Нужно быть справедливым к Диаваре. Ему тридцать четыре года, из них тридцать три он прожил как цветной подданный во французской колонии. Его жизнь была жизнью без отчизны, без отдыха. Неутомим он и сегодня. Теперь у Диавары домик на краю города, потому что он, по его словам, не терпит шума. Наш гид страстно любит охоту, про которую может рассказывать истории более фантастические, чем сам барон Мюнхгаузен; он избегает алкоголя по той причине, что мусульманин никогда не должен брать в рот спиртного, и, наморщив лоб, молча смотрит мимо, когда пьют другие. Со скрежетом переключая скорости нашего драндулета, в попытке преодолеть гору по дороге на Кулубу, он продолжает разговор на излюбленную тему:
— В целом они подлецы, месье. Сначала они посылают белых патеров, миссионеров, словно дело идет только о религии. Затем приходят солдаты и торговцы. И в один прекрасный день, проснувшись, обнаруживаешь, что ты живешь в колонии. Все французы — подлецы.
— Совершенно верно, — бросаю я, — все верно, за исключением последнего.
— Ах, месье! — возражение Диавары звучит как философский вздох. Потом он замолкает и пытается выжать все до предела из своего «бебе», этого дряхлого ящика, а горе все нет конца. Возможно, Диавара точно знает, что накопившийся гнев еще раз поможет ему достигнуть цели.
Нужно быть справедливым к Диаваре, когда он в маленьком городе Кати, удаленном от Бамако на пятнадцать километров, превращается в пламенного агитатора, в пылкого патриота, преодолевая даже привитую ему с детства мусульманскую идеологию кисмета — судьбы… Он ведет нас в старый квартал с кривыми узкими улочками, где вперемежку стоят ящикообразные глинобитные дома и круглые крестьянские хижины. Куры вырыли себе ванны в теплой земле переулка; мальчик тянет козу из одного дома в другой; осел, прижавшись к глиняной стене, сонно лежит в тени и, скучая, смотрит нам вслед.
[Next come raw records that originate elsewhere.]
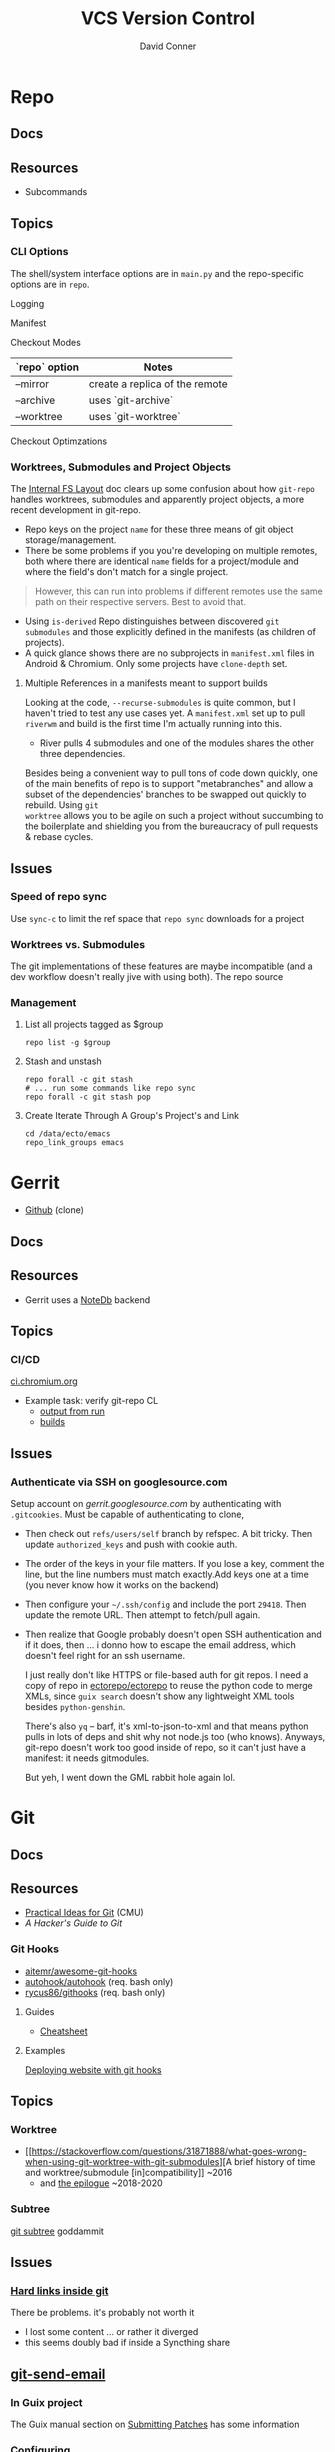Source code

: :PROPERTIES:
:ID:       53fc747a-3f12-411a-976a-345bb1924e2d
:END:
#+TITLE: VCS Version Control
#+AUTHOR:    David Conner
#+EMAIL:     noreply@te.xel.io
#+DESCRIPTION: notes

* Repo

** Docs

** Resources
+ Subcommands

** Topics
*** CLI Options

The shell/system interface options are in =main.py= and the repo-specific
options are in =repo=.

Logging

Manifest

Checkout Modes

|---------------+--------------------------------|
| `repo` option | Notes                          |
|---------------+--------------------------------|
| --mirror      | create a replica of the remote |
| --archive     | uses `git-archive`             |
| --worktree    | uses `git-worktree`            |
|---------------+--------------------------------|

Checkout Optimzations

*** Worktrees, Submodules and Project Objects

The [[https://gerrit.googlesource.com/git-repo/+/master/docs/internal-fs-layout.md][Internal FS Layout]] doc clears up some confusion about how =git-repo= handles
worktrees, submodules and apparently project objects, a more recent development
in git-repo.

+ Repo keys on the project =name= for these three means of git object
  storage/management.
+ There be some problems if you you're developing on multiple remotes, both
  where there are identical =name= fields for a project/module and where the
  field's don't match for a single project.

#+begin_quote
However, this can run into problems if different remotes use the same path on
their respective servers. Best to avoid that.
#+end_quote

+ Using =is-derived= Repo distinguishes between discovered =git submodules= and
  those explicitly defined in the manifests (as children of projects).
+ A quick glance shows there are no subprojects in =manifest.xml= files in
  Android & Chromium. Only some projects have =clone-depth= set.

**** Multiple References in a manifests meant to support builds

Looking at the code, =--recurse-submodules= is quite common, but I haven't tried
to test any use cases yet. A =manifest.xml= set up to pull =riverwm= and build
is the first time I'm actually running into this.

+ River pulls 4 submodules and one of the modules shares the other three
  dependencies.

Besides being a convenient way to pull tons of code down quickly, one of the
main benefits of repo is to support "metabranches" and allow a subset of the
dependencies' branches to be swapped out quickly to rebuild. Using =git
worktree= allows you to be agile on such a project without succumbing to the
boilerplate and shielding you from the bureaucracy of pull requests & rebase
cycles.


** Issues
*** Speed of repo sync

Use =sync-c= to limit the ref space that =repo sync= downloads for a project


*** Worktrees vs. Submodules

The git implementations of these features are maybe incompatible (and a dev
workflow doesn't really jive with using both). The repo source

*** Management

**** List all projects tagged as $group

#+begin_src shell
repo list -g $group
#+end_src

**** Stash and unstash

#+begin_src shell
repo forall -c git stash
# ... run some commands like repo sync
repo forall -c git stash pop
#+end_src

**** Create Iterate Through A Group's Project's and Link

#+begin_src shell
cd /data/ecto/emacs
repo_link_groups emacs
#+end_src

#+RESULTS:
| BonfaceKilz_emacs              |
| BonfaceKilz/emacs              |
| Brettm12345_emacs              |
| Brettm12345/emacs              |
| abo-abo_emacs                  |
| abo-abo/emacs                  |
| bamos_dotfiles                 |
| bamos/dotfiles                 |
| bbatsov_emacs                  |
| bbatsov/emacs                  |
| benmezger_dotfiles             |
| benmezger/dotfiles             |
| cjbassi_dotfiles               |
| cjbassi/dotfiles               |
| daedreth_emacs                 |
| daedreth/emacs                 |
| daviwil_emacs                  |
| daviwil/emacs                  |
| dcunited001_doom               |
| dcunited001/doom               |
| dcunited001_dotfiles           |
| dcunited001/dotfiles           |
| dfeich_emacs-course            |
| dfeich/emacs-course            |
| dfeich_emacs-course-and-config |
| dfeich/emacs-course-and-config |
| dfeich_org-babel-examples      |
| dfeich/org-babel-examples      |
| frap_emacs                     |
| frap/emacs                     |
| gtrunsec_dotfiles              |
| gtrunsec/dotfiles              |
| joseph8th_emacs                |
| joseph8th/emacs                |
| karthink_emacs                 |
| karthink/emacs                 |
| kitnil_dotfiles                |
| kitnil/dotfiles                |
| kubemacs_emacs                 |
| kubemacs/emacs                 |
| lccambiaghi_emacs              |
| lccambiaghi/emacs              |
| magnars_emacs                  |
| magnars/emacs                  |
| mwfogleman_emacs               |
| mwfogleman/emacs               |
| purcell_emacs                  |
| purcell/emacs                  |
| rasendubi_emacs                |
| rasendubi/emacs                |
| sachac_emacs                   |
| sachac/emacs                   |
| tammymakesthings_emacs         |
| tammymakesthings/emacs         |
| tuhdo_emacs                    |
| tuhdo/emacs                    |
| ubolonton_emacs                |
| ubolonton/emacs                |
| zamansky_emacs                 |
| zamansky/emacs                 |

* Gerrit

+ [[https://github.com/orgs/GerritCodeReview][Github]] (clone)

** Docs

** Resources
+ Gerrit uses a [[https://gerrit-review.googlesource.com/Documentation/note-db.html][NoteDb]] backend

** Topics

*** CI/CD

[[https://ci.chromium.org/][ci.chromium.org]]

+ Example task: verify git-repo CL
  - [[https://ci.chromium.org/ui/p/gerrit/builders/try/Verify%20git-repo%20CL/b8786603225359127473/overview][output from run]]
  - [[https://ci.chromium.org/p/gerrit/builders/try/Verify%20git-repo%20CL][builds]]

** Issues

*** Authenticate via SSH on googlesource.com

Setup account on [[gerrit.googlesource.com][gerrit.googlesource.com]] by authenticating with
=.gitcookies=. Must be capable of authenticating to clone,

+ Then check out =refs/users/self= branch by refspec. A bit tricky. Then update
  =authorized_keys= and push with cookie auth.
+ The order of the keys in your file matters. If you lose a key, comment the
  line, but the line numbers must match exactly.Add keys one at a time (you
  never know how it works on the backend)
+ Then configure your =~/.ssh/config= and include the port =29418=. Then update
  the remote URL. Then attempt to fetch/pull again.
+ Then realize that Google probably doesn't open SSH authentication and if it
  does, then ... i donno how to escape the email address, which doesn't feel
  right for an ssh username.

  I just really don't like HTTPS or file-based auth for git repos. I need a copy
  of repo in [[https://github.com/ectorepo/ectorepo][ectorepo/ectorepo]] to reuse the python code to merge XMLs, since
  =guix search= doesn't show any lightweight XML tools besides =python-genshin=.

  There's also =yq= -- barf, it's xml-to-json-to-xml and that means python pulls
  in lots of deps and shit why not node.js too (who knows). Anyways, git-repo
  doesn't work too good inside of repo, so it can't just have a manifest: it
  needs gitmodules.

  But yeh, I went down the GML rabbit hole again lol.

* Git

** Docs

** Resources

+ [[https://www.cs.cmu.edu/~15131/f15/topics/git/][Practical Ideas for Git]] (CMU)
+ [[A Hacker's Guide to Git][A Hacker's Guide to Git]]

*** Git Hooks
+ [[github:aitemr/awesome-git-hooks][aitemr/awesome-git-hooks]]
+ [[github:autohook/autohook][autohook/autohook]] (req. bash only)
+ [[github:rycus86/githooks][rycus86/githooks]] (req. bash only)

**** Guides
+ [[https://www.analysisandsolutions.com/code/git-hooks-summary-cheat-sheet.htm][Cheatsheet]]

**** Examples

[[http://ryanflorence.com/deploying-websites-with-a-tiny-git-hook/][Deploying website with git hooks]]

** Topics
*** Worktree

+ [[https://stackoverflow.com/questions/31871888/what-goes-wrong-when-using-git-worktree-with-git-submodules][A brief history of time and worktree/submodule [in]compatibility]] ~2016
  - and [[https://stackoverflow.com/questions/34460811/git-submodule-update-is-slow-how-can-i-debug-why-its-slow/52452587#52452587][the epilogue]] ~2018-2020

*** Subtree

[[https://www.atlassian.com/git/tutorials/git-subtree][git subtree]] goddammit

** Issues

*** [[https://stackoverflow.com/a/9322283][Hard links inside git]]

There be problems. it's probably not worth it

+ I lost some content ... or rather it diverged
+ this seems doubly bad if inside a Syncthing share

** [[https://git-scm.com/docs/git-send-email][git-send-email]]

*** In Guix project

The Guix manual section on [[https://guix.gnu.org/manual/en/guix.html#Submitting-Patches][Submitting Patches]] has some information

*** Configuring

**** Email

Can configure on a repo-by-repo basis with =git config --local=

+ [[https://www.geeksforgeeks.org/how-to-send-email-using-git-send-email-via-gmail/][How to send email using Git send-email via Gmail?]]
+ [[https://troglobit.com/post/2022-01-24-gmail-and-git-send-email/][Gmail and git send-email]]
+ or setup =git-send-gmail= for [[https://github.com/google/gmail-oauth2-tools/tree/master/go/sendgmail][Gmail with OAuth2]]

Setup [[https://gist.github.com/jasonkarns/4354421][Gmail app-specific passwords]]:

#+begin_quote
Account -> Security -> 2Factor -> App Passwords
#+end_quote

**** Git

=~/.gitconfig= gives you a hook for running a script

#+begin_src conf
[sendemail]
        smtpServer = /usr/local/bin/msmtp
        smtpServerOption = -v
#+end_src

See [[https://billauer.co.il/blog/2022/10/git-send-email-with-oauth2-gmail/][Using git send-email with Gmail+OAUTH2 w/o subscribing to cloud services]]

* Fossil
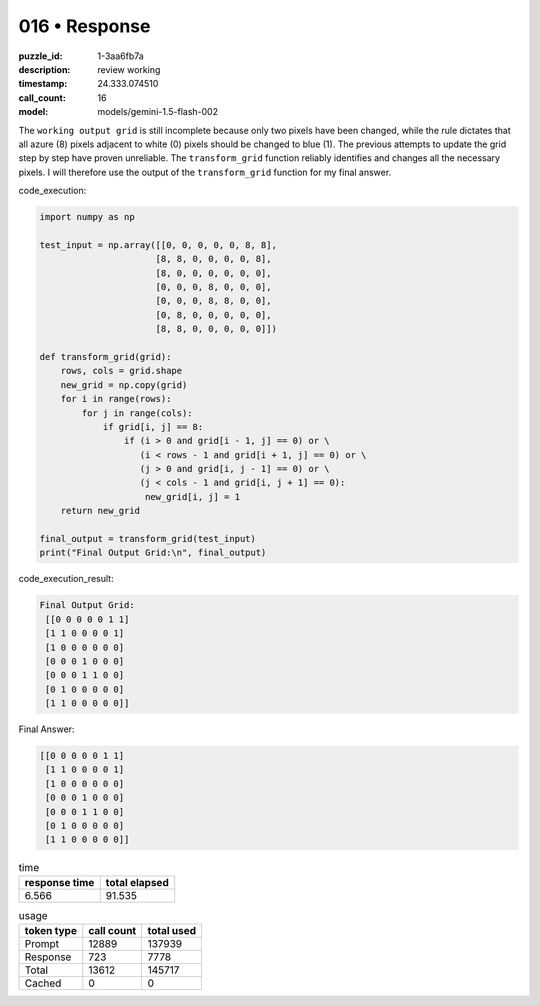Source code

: 016 • Response
==============

:puzzle_id: 1-3aa6fb7a
:description: review working
:timestamp: 24.333.074510
:call_count: 16

:model: models/gemini-1.5-flash-002






The ``working output grid`` is still incomplete because only two pixels have been changed, while the rule dictates that all azure (8) pixels adjacent to white (0) pixels should be changed to blue (1). The previous attempts to update the grid step by step have proven unreliable.  The ``transform_grid`` function reliably identifies and changes all the necessary pixels. I will therefore use the output of the ``transform_grid`` function for my final answer.

code_execution:

.. code-block:: python

   import numpy as np

   test_input = np.array([[0, 0, 0, 0, 0, 8, 8],
                         [8, 8, 0, 0, 0, 0, 8],
                         [8, 0, 0, 0, 0, 0, 0],
                         [0, 0, 0, 8, 0, 0, 0],
                         [0, 0, 0, 8, 8, 0, 0],
                         [0, 8, 0, 0, 0, 0, 0],
                         [8, 8, 0, 0, 0, 0, 0]])

   def transform_grid(grid):
       rows, cols = grid.shape
       new_grid = np.copy(grid)
       for i in range(rows):
           for j in range(cols):
               if grid[i, j] == 8:
                   if (i > 0 and grid[i - 1, j] == 0) or \
                      (i < rows - 1 and grid[i + 1, j] == 0) or \
                      (j > 0 and grid[i, j - 1] == 0) or \
                      (j < cols - 1 and grid[i, j + 1] == 0):
                       new_grid[i, j] = 1
       return new_grid

   final_output = transform_grid(test_input)
   print("Final Output Grid:\n", final_output)

code_execution_result:

.. code-block::

   Final Output Grid:
    [[0 0 0 0 0 1 1]
    [1 1 0 0 0 0 1]
    [1 0 0 0 0 0 0]
    [0 0 0 1 0 0 0]
    [0 0 0 1 1 0 0]
    [0 1 0 0 0 0 0]
    [1 1 0 0 0 0 0]]

Final Answer:

.. code-block::

   [[0 0 0 0 0 1 1]
    [1 1 0 0 0 0 1]
    [1 0 0 0 0 0 0]
    [0 0 0 1 0 0 0]
    [0 0 0 1 1 0 0]
    [0 1 0 0 0 0 0]
    [1 1 0 0 0 0 0]]






.. list-table:: time
   :header-rows: 1

   * - response time
     - total elapsed
   * - 6.566 
     - 91.535 



.. list-table:: usage
   :header-rows: 1

   * - token type
     - call count
     - total used

   * - Prompt 
     - 12889 
     - 137939 

   * - Response 
     - 723 
     - 7778 

   * - Total 
     - 13612 
     - 145717 

   * - Cached 
     - 0 
     - 0 



.. seealso::

   - :doc:`016-history`
   - :doc:`016-response`
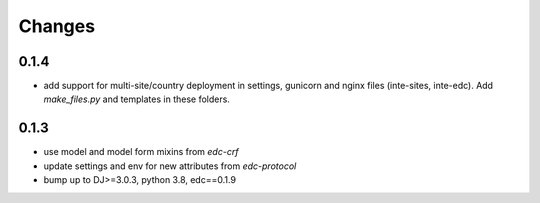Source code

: Changes
=======

0.1.4
-----
- add support for multi-site/country deployment in settings, gunicorn and nginx files
  (inte-sites, inte-edc). Add `make_files.py` and templates in these folders.

0.1.3
-----
- use model and model form mixins from `edc-crf`
- update settings and env for new attributes from `edc-protocol`
- bump up to DJ>=3.0.3, python 3.8, edc==0.1.9
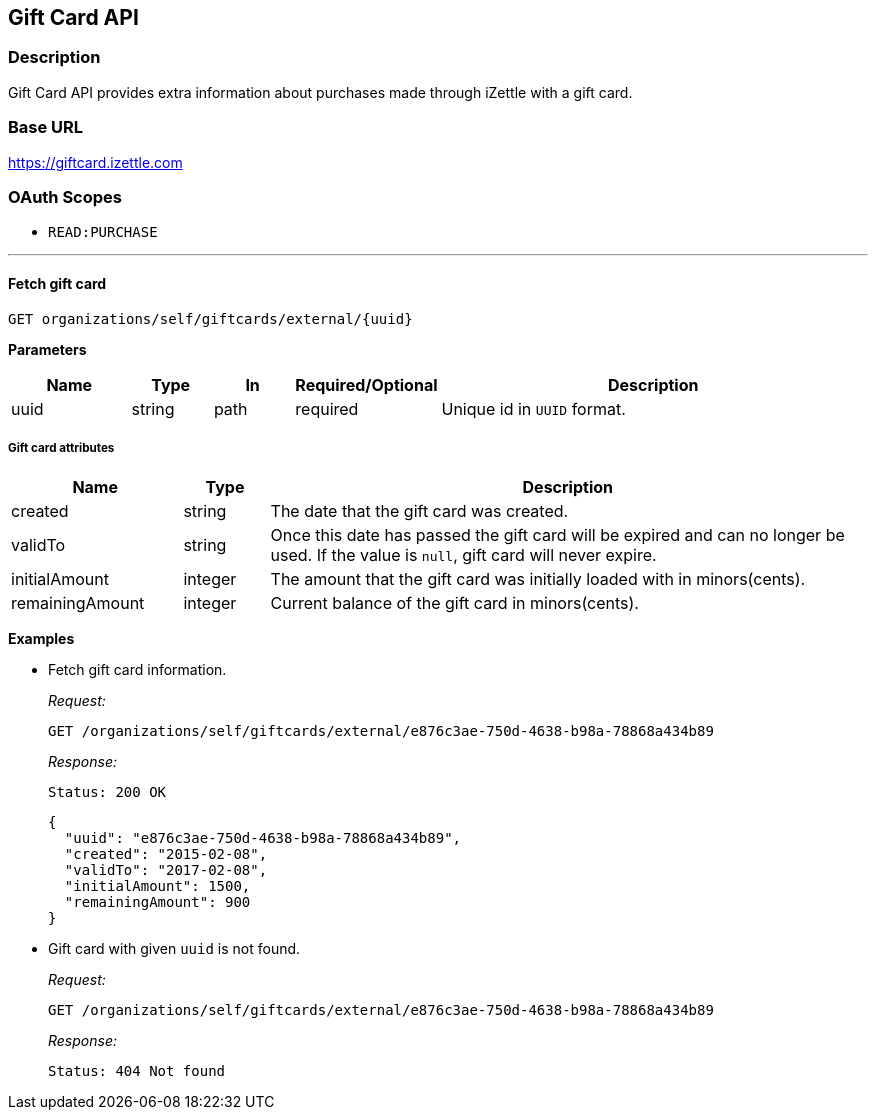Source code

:== Gift Card API

=== Description
====
Gift Card API provides extra information about purchases made through iZettle with a gift card.
====

=== Base URL
https://giftcard.izettle.com

=== OAuth Scopes
- `READ:PURCHASE`

'''

==== Fetch gift card

`GET organizations/self/giftcards/external/{uuid}`

*Parameters*

[cols="15%,10%,10%,10%,55%"]
|===
|Name|Type|In|Required/Optional|Description

|uuid|string|path|required|Unique id in `UUID` format.
|===

===== Gift card attributes

[cols="20%,10%,70%"]
|===
|Name|Type|Description

|created|string|The date that the gift card was created.
|validTo|string|Once this date has passed the gift card will be expired and can no longer be used. If the value is `null`, gift card will never expire.
|initialAmount|integer|The amount that the gift card was initially loaded with in minors(cents).
|remainingAmount|integer|Current balance of the gift card in minors(cents).
|===

*Examples*

* Fetch gift card information.
+
====
_Request:_

`GET /organizations/self/giftcards/external/e876c3ae-750d-4638-b98a-78868a434b89`

_Response:_

`Status: 200 OK`

[source, json]
--
{
  "uuid": "e876c3ae-750d-4638-b98a-78868a434b89",
  "created": "2015-02-08",
  "validTo": "2017-02-08",
  "initialAmount": 1500,
  "remainingAmount": 900
}

--
====

* Gift card with given `uuid` is not found.
+
====
_Request:_

`GET /organizations/self/giftcards/external/e876c3ae-750d-4638-b98a-78868a434b89`

_Response:_

`Status: 404 Not found`
====
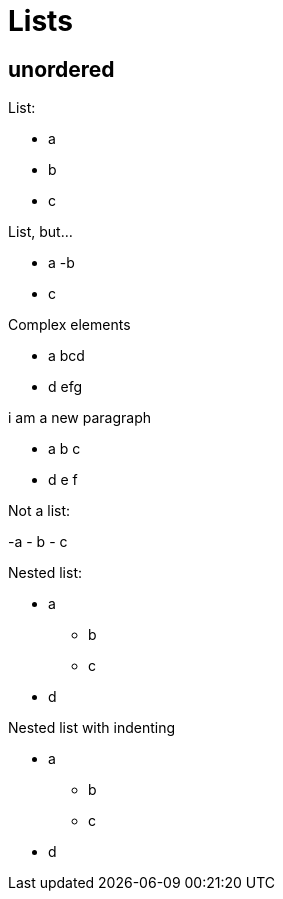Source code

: = Lists

== unordered

List:

- a
- b
- c

List, but...

- a
-b
- c

Complex elements

- a
bcd
- d
efg

i am a new paragraph

- a
b c

- d
e f

Not a list:

-a
- b
- c

Nested list:

* a
** b
** c
* d

Nested list with indenting

* a
 ** b
 ** c
* d
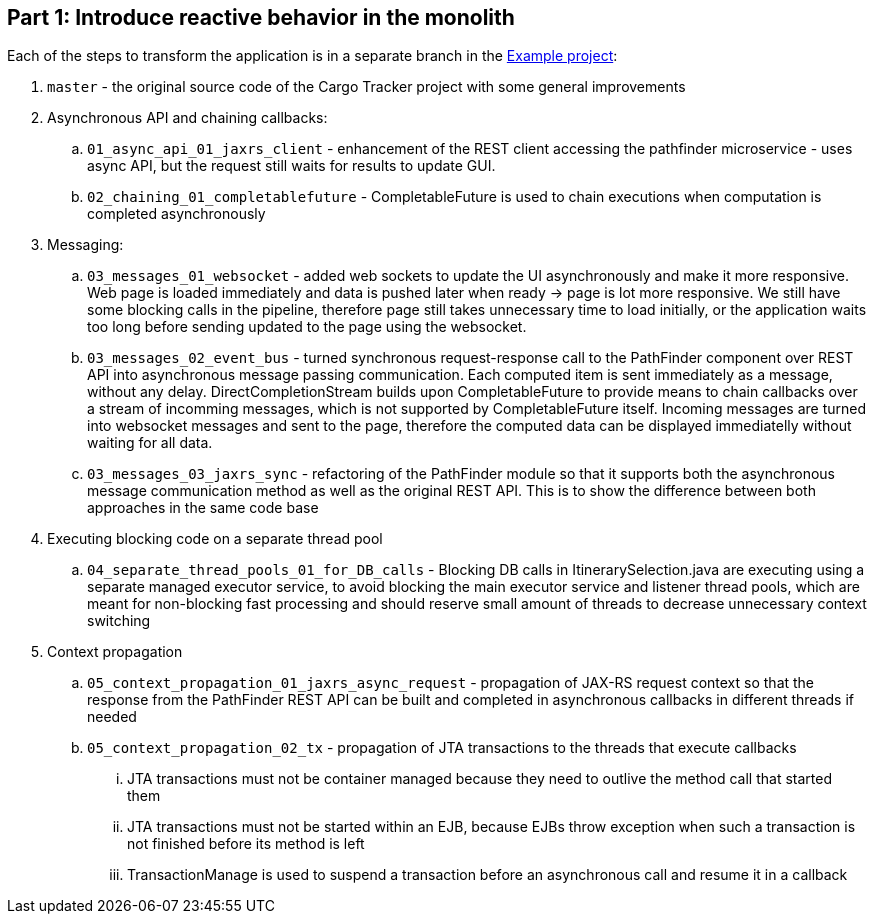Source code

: == Part 1: Introduce reactive behavior in the monolith

Each of the steps to transform the application is in a separate branch in the https://github.com/OndrejM-demonstrations/ReactiveWay-cargotracker[Example project]:

 . `master` - the original source code of the Cargo Tracker project with some general improvements
 . Asynchronous API and chaining callbacks:
 .. `01_async_api_01_jaxrs_client` - enhancement of the REST client accessing the pathfinder microservice - uses async API, but the request still waits for results to update GUI. 
 .. `02_chaining_01_completablefuture` - CompletableFuture is used to chain executions when computation is completed asynchronously
 . Messaging:
 .. `03_messages_01_websocket` - added web sockets to update the UI asynchronously and make it more responsive. Web page is loaded immediately and data is pushed later when ready -> page is lot more responsive. We still have some blocking calls in the pipeline, therefore page still takes unnecessary time to load initially, or the application waits too long before sending updated to the page using the websocket.
 .. `03_messages_02_event_bus` - turned synchronous request-response call to the PathFinder component over REST API into asynchronous message passing communication. Each computed item is sent immediately as a message, without any delay. DirectCompletionStream builds upon CompletableFuture to provide means to chain callbacks over a stream of incomming messages, which is not supported by CompletableFuture itself. Incoming messages are turned into websocket messages and sent to the page, therefore the computed data can be displayed immediatelly without waiting for all data.
 .. `03_messages_03_jaxrs_sync` - refactoring of the PathFinder module so that it supports both the asynchronous message communication method as well as the original REST API. This is to show the difference between both approaches in the same code base
 . Executing blocking code on a separate thread pool
 .. `04_separate_thread_pools_01_for_DB_calls` - Blocking DB calls in ItinerarySelection.java are executing using a separate managed executor service, to avoid blocking the main executor service and listener thread pools, which are meant for non-blocking fast processing and should reserve small amount of threads to decrease unnecessary context switching
 . Context propagation
 .. `05_context_propagation_01_jaxrs_async_request` - propagation of JAX-RS request context so that the response from the PathFinder REST API can be built and completed in asynchronous callbacks in different threads if needed
 .. `05_context_propagation_02_tx` - propagation of JTA transactions to the threads that execute callbacks
 ... JTA transactions must not be container managed because they need to outlive the method call that started them
 ... JTA transactions must not be started within an EJB, because EJBs throw exception when such a transaction is not finished before its method is left
 ... TransactionManage is used to suspend a transaction before an asynchronous call and resume it in a callback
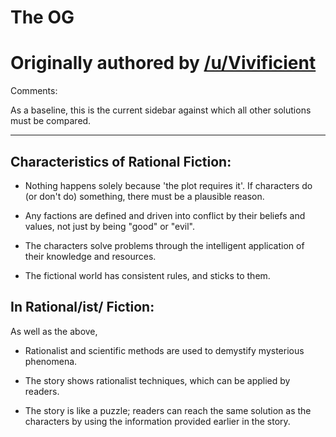 :PROPERTIES:
:Author: ketura
:Score: 4
:DateUnix: 1531856936.0
:DateShort: 2018-Jul-18
:END:

* The OG  
  :PROPERTIES:
  :CUSTOM_ID: the-og
  :END:
* Originally authored by [[/u/Vivificient]]
  :PROPERTIES:
  :CUSTOM_ID: originally-authored-by-uvivificient
  :END:
Comments:

As a baseline, this is the current sidebar against which all other solutions must be compared.

--------------

** Characteristics of Rational Fiction:
   :PROPERTIES:
   :CUSTOM_ID: characteristics-of-rational-fiction
   :END:

- Nothing happens solely because 'the plot requires it'. If characters do (or don't do) something, there must be a plausible reason.

- Any factions are defined and driven into conflict by their beliefs and values, not just by being "good" or "evil".

- The characters solve problems through the intelligent application of their knowledge and resources.

- The fictional world has consistent rules, and sticks to them.

** In Rational/ist/ Fiction:
   :PROPERTIES:
   :CUSTOM_ID: in-rationalist-fiction
   :END:
As well as the above,

- Rationalist and scientific methods are used to demystify mysterious phenomena.

- The story shows rationalist techniques, which can be applied by readers.

- The story is like a puzzle; readers can reach the same solution as the characters by using the information provided earlier in the story.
Из-за угла прямо на нас выскакивают голые и полуголые, припудренные пылью детишки. «Бонжур, месье, бонжур», — галдят они хором и, как все дети, останавливаются только тогда, когда их прогоняет Диавара. Он никогда не потерпит, чтобы Хельга фотографировала подобных детей; я не могу больше видеть голого ребенка, чтобы не вспомнить торжественные слова Диавары о достоинстве его страны. Нужно быть справедливым, хотя это не всегда легко. Кто тридцать три года своей жизни видел честь своей страны, растоптанной в грязи, того нельзя осуждать, если он иногда святое понятие достоинства носит перед собой как фетиш.
— Здесь воняет, — замечает Хельга, принюхиваясь, — только чем? Ты не чувствуешь? Рыбой? Тухлой, сушеной, гнилой?..
Диавара останавливается среди раскаленного переулка.